In the neighborhood where my dad still lives and I grew up, there are 31% of the people who earn less than $10,000. More than 57% earn less than $25,000. Our church parish, our schools, our leaders ask for money to help sickness and depression, joblessness, drug addiction – for families of the people who clean up the hotels, cook in the restaurants and entertain the gold plated tourists. You know the answer we get. I don’t have to say.
That too went into the decision of whether my father should go or stay. No don’t go to the Superdome, or anywhere else there was an army of poverty. Everybody in New Orleans knows that poverty translates to black translates to helpless, in its most literal sense. Now, finally, so do the white people in our nation.

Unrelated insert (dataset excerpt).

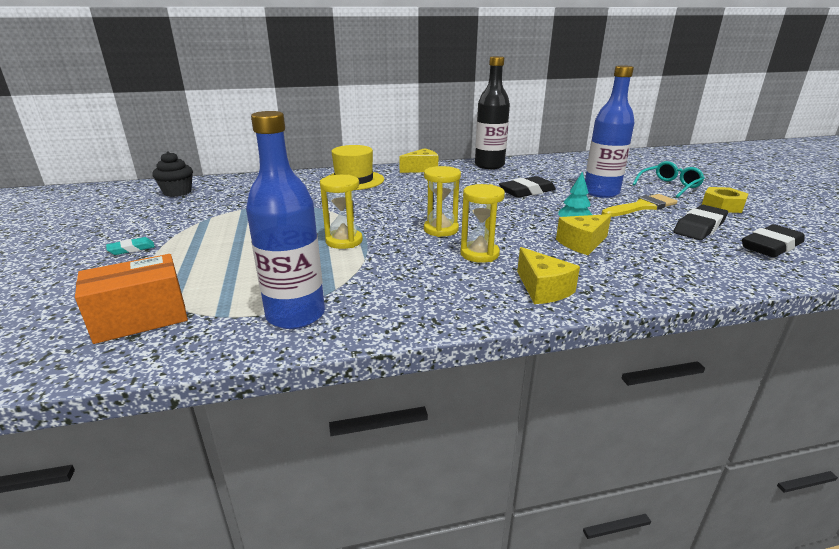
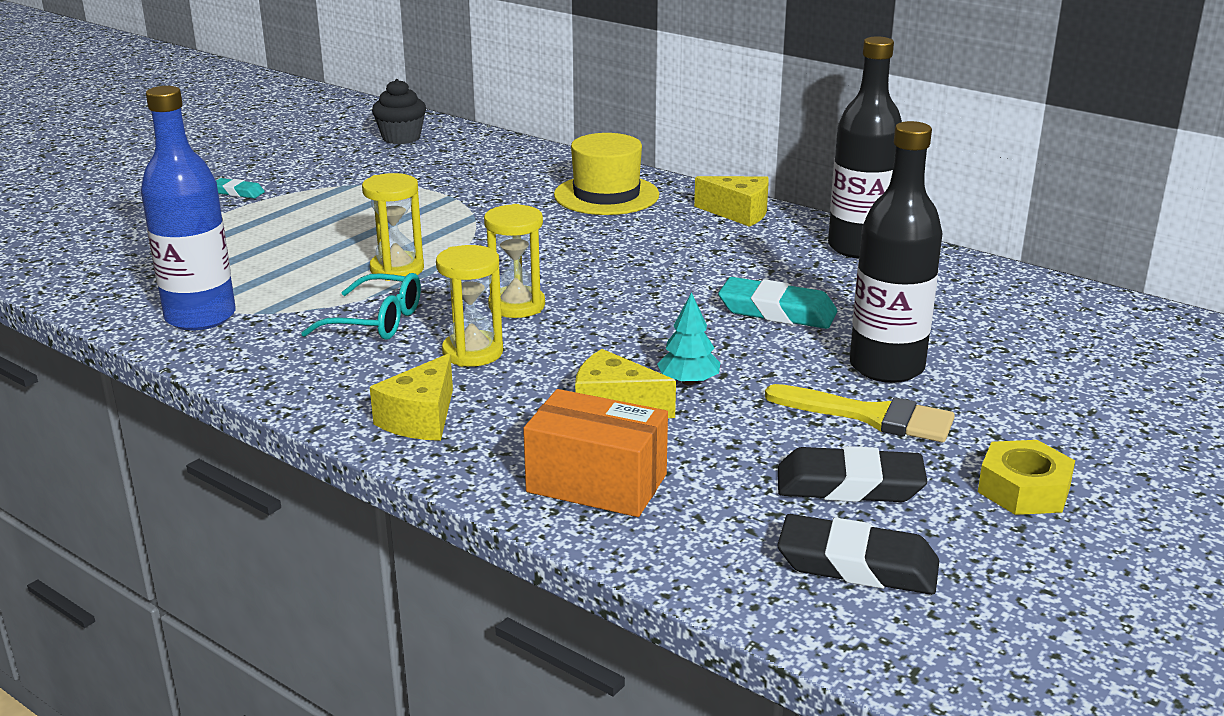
camera: 50 degrees right, 0 degrees up
(141, 318) = (122, 261): orange box -> orange box (596, 483)
(527, 191) = (777, 311): black eraser -> turquoise eraser
(601, 192) = (886, 367): blue bottle -> black bottle
(669, 186) = (1053, 418): turquoise glasses -> turquoise glasses (375, 321)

I will tell you one more truth. I’ve been studying the history of my community for the past 200 years through archival research and primary documents. There is little changed in New Orleans since slavery. Many families live in their same neighborhoods. The social conditions are similar – whites on top, blacks on the bottom, mixed people somewhere in between. People had to escape. Escape, is the accurate term for leaving these conditions to go somewhere better. My dad got a Ph.D., intellectual escape. My church calls its members to go the spiritual high road. I got out of town before my anger at unfairness and an unchanged life would kill me. Or like some people at home, Id kill somebody else.
So why did I tell him to stay? Because he knew his own mind, and I have always deferred to him on matters of his own survival. No to the Superdome. Yes. to his house, his neighborhood, his community. If they would go down, so would he.
But Category 5 was too much for a moral stance, even for him. Still, it was not enough for the parents of my friend.
When I was 12, after Hurricane Betsy, the water began to rise. But the next day, the water stopped about three blocks from my house and I went on that hot day for a swim. I waded out into the muddy water on St. Bernard Ave., feeling a bit heady that I was experiencing something that no one ever had, or ever would. Then it got so deep that the ground slipped from under my feet and I drifted, not far, but I was being taken away by something I could not control.
I learned that day that one mistake could be deadly. My dad knew that a risky stand could be his last one. We all knew where we stood with regard to this situation. Too bad so many people trusted that their government thought about them.